TASK STATEMENT:
Write out, please, the lines from the beginning of the material to the line with "trafik arasında, site", including both ends and nothing else.

DATA LISTING:
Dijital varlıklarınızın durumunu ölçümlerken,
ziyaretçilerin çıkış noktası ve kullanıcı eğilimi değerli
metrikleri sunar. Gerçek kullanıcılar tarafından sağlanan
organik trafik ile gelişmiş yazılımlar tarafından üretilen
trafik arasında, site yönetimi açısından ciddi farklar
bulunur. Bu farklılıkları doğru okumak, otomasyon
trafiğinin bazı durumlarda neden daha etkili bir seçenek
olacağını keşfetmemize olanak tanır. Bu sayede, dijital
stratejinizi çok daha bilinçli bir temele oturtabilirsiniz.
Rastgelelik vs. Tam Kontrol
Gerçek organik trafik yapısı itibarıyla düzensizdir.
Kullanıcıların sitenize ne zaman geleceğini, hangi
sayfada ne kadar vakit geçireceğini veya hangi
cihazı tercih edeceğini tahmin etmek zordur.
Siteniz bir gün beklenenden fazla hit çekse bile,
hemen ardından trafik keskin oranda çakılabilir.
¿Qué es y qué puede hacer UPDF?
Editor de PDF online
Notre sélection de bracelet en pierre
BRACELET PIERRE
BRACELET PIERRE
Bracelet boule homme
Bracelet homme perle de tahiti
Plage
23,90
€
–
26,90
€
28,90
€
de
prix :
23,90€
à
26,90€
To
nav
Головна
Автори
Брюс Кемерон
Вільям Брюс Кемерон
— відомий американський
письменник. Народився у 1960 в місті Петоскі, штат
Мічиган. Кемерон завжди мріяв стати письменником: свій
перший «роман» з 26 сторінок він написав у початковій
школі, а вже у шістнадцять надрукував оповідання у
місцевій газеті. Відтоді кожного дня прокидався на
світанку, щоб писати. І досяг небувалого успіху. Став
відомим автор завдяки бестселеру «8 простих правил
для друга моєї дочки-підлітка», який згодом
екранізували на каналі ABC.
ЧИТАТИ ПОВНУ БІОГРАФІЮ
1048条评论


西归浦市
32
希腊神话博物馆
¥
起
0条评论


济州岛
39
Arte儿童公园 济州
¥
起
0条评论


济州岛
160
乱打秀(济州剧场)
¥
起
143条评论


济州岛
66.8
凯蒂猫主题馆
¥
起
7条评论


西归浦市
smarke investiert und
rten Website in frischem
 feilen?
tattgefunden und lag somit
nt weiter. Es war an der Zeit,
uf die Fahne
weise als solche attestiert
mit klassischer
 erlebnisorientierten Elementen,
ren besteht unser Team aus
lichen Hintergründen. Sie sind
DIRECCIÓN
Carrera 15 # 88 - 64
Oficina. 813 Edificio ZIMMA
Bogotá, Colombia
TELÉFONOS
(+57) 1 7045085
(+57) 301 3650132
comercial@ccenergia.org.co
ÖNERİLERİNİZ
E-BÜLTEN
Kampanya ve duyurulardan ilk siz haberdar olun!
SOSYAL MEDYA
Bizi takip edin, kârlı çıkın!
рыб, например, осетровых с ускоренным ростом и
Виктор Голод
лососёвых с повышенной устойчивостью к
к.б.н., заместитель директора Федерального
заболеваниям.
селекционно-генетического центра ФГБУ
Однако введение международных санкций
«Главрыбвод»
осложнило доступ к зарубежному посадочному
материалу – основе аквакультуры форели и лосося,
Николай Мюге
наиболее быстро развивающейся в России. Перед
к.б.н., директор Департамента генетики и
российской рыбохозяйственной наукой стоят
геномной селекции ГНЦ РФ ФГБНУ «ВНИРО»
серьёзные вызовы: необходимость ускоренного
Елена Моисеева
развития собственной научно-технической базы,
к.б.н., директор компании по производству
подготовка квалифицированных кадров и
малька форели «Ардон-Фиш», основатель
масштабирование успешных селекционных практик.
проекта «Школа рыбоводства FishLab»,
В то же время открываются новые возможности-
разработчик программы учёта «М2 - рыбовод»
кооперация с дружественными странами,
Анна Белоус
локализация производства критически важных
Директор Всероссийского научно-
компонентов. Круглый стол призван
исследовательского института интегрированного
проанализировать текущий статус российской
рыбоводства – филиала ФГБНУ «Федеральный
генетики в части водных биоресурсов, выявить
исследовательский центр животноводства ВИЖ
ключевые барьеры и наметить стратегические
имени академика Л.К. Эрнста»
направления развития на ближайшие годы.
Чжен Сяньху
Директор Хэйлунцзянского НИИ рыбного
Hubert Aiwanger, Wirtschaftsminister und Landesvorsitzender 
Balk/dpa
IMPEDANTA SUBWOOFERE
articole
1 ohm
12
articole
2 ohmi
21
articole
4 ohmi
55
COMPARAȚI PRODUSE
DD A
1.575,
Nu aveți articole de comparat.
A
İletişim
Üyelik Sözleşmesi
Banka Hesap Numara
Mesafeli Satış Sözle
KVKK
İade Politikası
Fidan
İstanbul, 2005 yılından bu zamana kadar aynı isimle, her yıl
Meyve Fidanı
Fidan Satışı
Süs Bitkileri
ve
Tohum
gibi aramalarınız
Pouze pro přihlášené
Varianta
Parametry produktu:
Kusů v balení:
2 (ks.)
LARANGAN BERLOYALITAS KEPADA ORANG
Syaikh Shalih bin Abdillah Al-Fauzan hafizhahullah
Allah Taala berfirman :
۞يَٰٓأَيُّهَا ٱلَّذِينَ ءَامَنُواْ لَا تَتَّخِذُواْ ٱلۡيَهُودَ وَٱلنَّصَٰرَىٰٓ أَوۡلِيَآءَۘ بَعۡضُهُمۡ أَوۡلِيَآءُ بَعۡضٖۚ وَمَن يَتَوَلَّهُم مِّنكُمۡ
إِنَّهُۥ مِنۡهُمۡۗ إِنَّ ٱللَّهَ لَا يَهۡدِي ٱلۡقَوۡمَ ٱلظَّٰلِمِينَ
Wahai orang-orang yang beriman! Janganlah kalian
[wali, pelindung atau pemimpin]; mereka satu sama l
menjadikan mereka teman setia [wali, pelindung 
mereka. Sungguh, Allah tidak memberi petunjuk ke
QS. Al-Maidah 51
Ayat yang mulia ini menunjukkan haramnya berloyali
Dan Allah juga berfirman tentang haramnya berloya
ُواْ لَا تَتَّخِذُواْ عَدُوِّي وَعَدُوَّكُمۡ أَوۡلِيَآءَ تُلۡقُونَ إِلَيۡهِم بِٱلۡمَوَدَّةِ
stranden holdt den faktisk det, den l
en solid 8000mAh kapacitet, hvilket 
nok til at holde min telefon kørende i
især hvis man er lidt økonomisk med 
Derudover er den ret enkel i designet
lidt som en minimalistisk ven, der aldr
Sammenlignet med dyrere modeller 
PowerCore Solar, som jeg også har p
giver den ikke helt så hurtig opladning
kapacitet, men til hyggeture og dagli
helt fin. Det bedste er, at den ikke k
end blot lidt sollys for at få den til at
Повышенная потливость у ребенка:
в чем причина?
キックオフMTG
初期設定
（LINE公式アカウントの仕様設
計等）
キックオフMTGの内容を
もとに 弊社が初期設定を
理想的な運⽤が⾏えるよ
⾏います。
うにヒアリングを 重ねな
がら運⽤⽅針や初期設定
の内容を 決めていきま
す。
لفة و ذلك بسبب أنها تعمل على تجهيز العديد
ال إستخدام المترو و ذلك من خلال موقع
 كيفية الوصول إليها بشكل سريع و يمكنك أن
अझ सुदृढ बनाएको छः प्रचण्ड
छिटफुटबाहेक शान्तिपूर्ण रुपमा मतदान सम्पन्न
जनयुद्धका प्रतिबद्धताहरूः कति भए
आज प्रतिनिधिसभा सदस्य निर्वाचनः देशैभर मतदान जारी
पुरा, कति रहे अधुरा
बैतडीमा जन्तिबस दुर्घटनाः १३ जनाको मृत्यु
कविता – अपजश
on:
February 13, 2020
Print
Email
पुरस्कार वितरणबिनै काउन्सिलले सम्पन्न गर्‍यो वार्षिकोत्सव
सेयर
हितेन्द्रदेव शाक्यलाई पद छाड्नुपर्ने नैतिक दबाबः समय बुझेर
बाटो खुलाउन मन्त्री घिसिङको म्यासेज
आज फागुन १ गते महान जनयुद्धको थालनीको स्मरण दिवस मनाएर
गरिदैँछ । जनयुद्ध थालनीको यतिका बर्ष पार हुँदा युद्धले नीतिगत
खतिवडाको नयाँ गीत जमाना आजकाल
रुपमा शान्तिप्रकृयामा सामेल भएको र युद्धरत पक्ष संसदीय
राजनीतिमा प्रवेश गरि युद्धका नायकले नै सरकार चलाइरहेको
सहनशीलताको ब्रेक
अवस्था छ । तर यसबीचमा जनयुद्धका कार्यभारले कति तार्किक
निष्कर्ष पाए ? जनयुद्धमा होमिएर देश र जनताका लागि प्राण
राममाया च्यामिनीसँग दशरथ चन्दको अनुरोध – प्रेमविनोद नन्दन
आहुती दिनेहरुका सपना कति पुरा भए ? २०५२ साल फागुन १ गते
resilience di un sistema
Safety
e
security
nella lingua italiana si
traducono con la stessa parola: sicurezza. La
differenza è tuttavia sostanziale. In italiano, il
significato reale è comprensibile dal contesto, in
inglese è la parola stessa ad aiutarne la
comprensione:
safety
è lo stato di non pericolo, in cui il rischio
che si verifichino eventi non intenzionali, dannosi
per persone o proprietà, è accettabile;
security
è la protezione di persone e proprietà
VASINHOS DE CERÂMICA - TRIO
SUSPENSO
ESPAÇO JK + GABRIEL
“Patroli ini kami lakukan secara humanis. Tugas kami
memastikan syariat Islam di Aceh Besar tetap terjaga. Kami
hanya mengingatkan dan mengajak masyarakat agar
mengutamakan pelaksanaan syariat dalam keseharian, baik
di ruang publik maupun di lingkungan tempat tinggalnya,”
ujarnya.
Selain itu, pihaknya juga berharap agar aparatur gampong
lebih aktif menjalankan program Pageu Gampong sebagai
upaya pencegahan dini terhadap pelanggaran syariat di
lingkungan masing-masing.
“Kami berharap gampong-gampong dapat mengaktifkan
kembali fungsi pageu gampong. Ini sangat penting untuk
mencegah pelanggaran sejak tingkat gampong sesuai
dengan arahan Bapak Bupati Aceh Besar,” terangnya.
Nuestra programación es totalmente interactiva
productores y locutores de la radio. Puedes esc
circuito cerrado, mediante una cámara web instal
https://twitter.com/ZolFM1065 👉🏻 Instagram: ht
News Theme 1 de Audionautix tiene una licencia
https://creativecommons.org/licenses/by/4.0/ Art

REPLY TO THE EXERCISE:
Dijital varlıklarınızın durumunu ölçümlerken,
ziyaretçilerin çıkış noktası ve kullanıcı eğilimi değerli
metrikleri sunar. Gerçek kullanıcılar tarafından sağlanan
organik trafik ile gelişmiş yazılımlar tarafından üretilen
trafik arasında, site yönetimi açısından ciddi farklar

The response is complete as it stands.